Work request
Please reproduce, word for word, everything from "-Robert Radwin, PhD, University" down to "using a wand." in the text about virtual reality research projects.

Text shown
◆ ◆ ◆ ◆ ◆ ◆ ◆

Creating knowledge about imagination as an atomic human skill by characterizing it, using an innovative visual immersion experience to cultivate or inhibit it, and devising individual and community interventions that activate and reinforce imagination may be a breakthrough in eliminating behavior-induced medical disease.
-Patricia Flatley Brennan, RN, PhD, University of Wisconsin-Madison
Just-in-Time Information for Consumers
If a house could look inside its refrigerator and report back on what it found, would that help the people living in that house eat healthier meals? The home may be the ultimate site for behavioral interventions in the general public. Library and information science (LIS) brings a valuable perspective to these interventions. Unlike medicine and nursing, in LIS, the information-seeker is the focus of the process. This focus places control with the information-seeker rather than with the healthcare professional. This is an ideal perspective from which to investigate preclinical behaviors around health-related information and to isolate specific components of diabetes and nutrition information which “contribute most to behavior change and long-term clinical benefit.” Virtual reality (VR) is a technology that allows us to study individual agency, in action: and information in context, as it is used in real-time by healthy consumers. I want to understand this dimension of information behavior through exploratory research. VR CAVE™s may provide sufficient contextual cues to best test real-world, real-time approaches.
-Catherine Arnott Smith, PhD, University of Madison-Wisconsin
Trauma Bay Scenario
This project works to simulate an ER trauma bay based on similar training space in the UW Hospital Simulation Center and enables users to diagnose and treat a simulation of tension pneumothorax. The thrust of this project is to further develop and utilize this scenario to conduct research on individual and team performance in stressful trauma settings. We also hope to evaluate the efficacy of medical procedural training in a virtual environment, while offering an opportunity to develop multiple clinical scenarios in varied settings for medical teamwork and procedural training. Ideally, this scenario will help other researchers create improved clinical spaces and instrumentation where practitioners can deliver medical care.
-Robert Radwin, PhD, University of Wisconsin-Madison
Virtual Box Project
The aim of this project is to investigate how observers perceive and physically localize 3D virtual objects in a CAVE&trade. Real and virtual cubes of varying size, vertical and horizontal locations relative to the observer will presented physically and projected inside of the six-sided CAVE&trade. Participants are then asked to stand on a mark projected on the floor and touch a specific corner of the projected cube using the stylus tip of an ultrasonic tracked wand pointer. The exact corner location is recorded when the subject presses a trigger on the wand. This project is a pilot study in preparation for development of virtual environments for simulating homes and workplaces, with the ultimate objective to have scenarios where participants interact with virtual objects in a more natural way that using a wand.

◆ ◆ ◆ ◆ ◆ ◆ ◆

Records
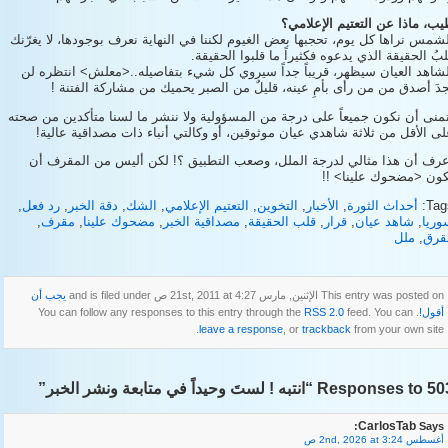
ب، ماذا عن التعتيم الإعلامي؟
شمس نراها كل يوم، تحجبها بعض الغيوم لكننا في النهاية نعرف بوجودها، لا يغرّنك
بُ الحقيقة الذي يدعوه فكثيراً ما قلبوا الحقيقة.
لشاهد العيان سيظهر، قريباً جداً سيروي كل شيء بتفاصيله..<معلش> انتظره لن
دَ أصدق من من رأى بأمِ عينه، قليلٌ من الصبر يحميك من مشاركة الفتنة !
منى أن نكون جميعاً على درجة من المسؤولية ولا ننشر ما لسنا متأكدين من صحته
ى الأقل من ثلاثة شاهدي عيان موثوقين، أو وكالتي أنباء ذات مصداقية عالية!
عرف أن هذا مثالي لدرجة الملل، وصعب التطبيق ؟! لكن أليس من المقرف أن
كون <مضحوك علينا> !!
Tag
أحداث الثورة
,
الأخبار
,
التخوين
,
التعتيم الإعلامي
,
الشك
,
دقة الخبر
,
رد فعل
,
وريا
,
شاهد عيان
,
قرار
,
قلب الحقيقة
,
مصداقية الخبر
,
مضحوك علينا
,
مقرف
,
قرق
,
ملل
This entry was posted on الإثنين, مارس 21st, 2011 at 4:27 ص and is filed under
يجب أن
أقول!
. You can follow any responses to this entry through the
feed. You can
RSS 2.0
leave a response
, or
trackback
from your own site.
Re “انتبه ! لستَ وحيداً في متابعة ونشر الخبر”
CarlosTab
Says:
أغسطس 2nd, 2026 at 3:24 ص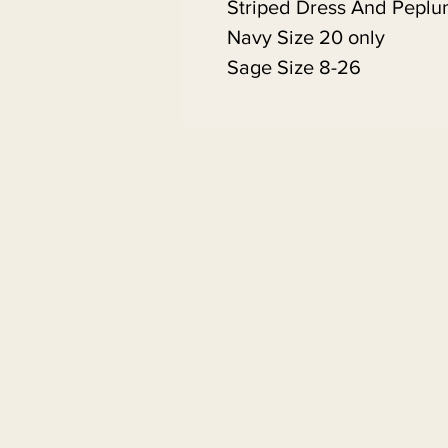
Striped Dress And Peplum
Navy Size 20 only
Sage Size 8-26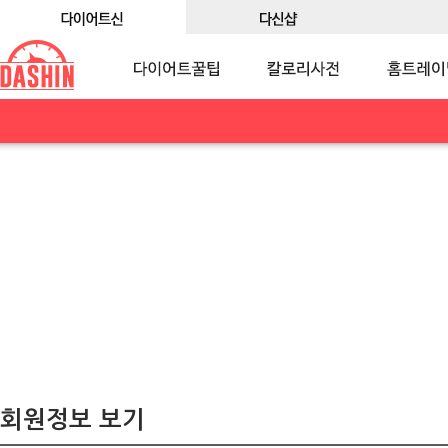
회원정보 보기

◆ ◆ ◆ ◆ ◆ ◆ ◆

Output below
-Robert Radwin, PhD, University of Wisconsin-Madison
Virtual Box Project
The aim of this project is to investigate how observers perceive and physically localize 3D virtual objects in a CAVE&trade. Real and virtual cubes of varying size, vertical and horizontal locations relative to the observer will presented physically and projected inside of the six-sided CAVE&trade. Participants are then asked to stand on a mark projected on the floor and touch a specific corner of the projected cube using the stylus tip of an ultrasonic tracked wand pointer. The exact corner location is recorded when the subject presses a trigger on the wand. This project is a pilot study in preparation for development of virtual environments for simulating homes and workplaces, with the ultimate objective to have scenarios where participants interact with virtual objects in a more natural way that using a wand.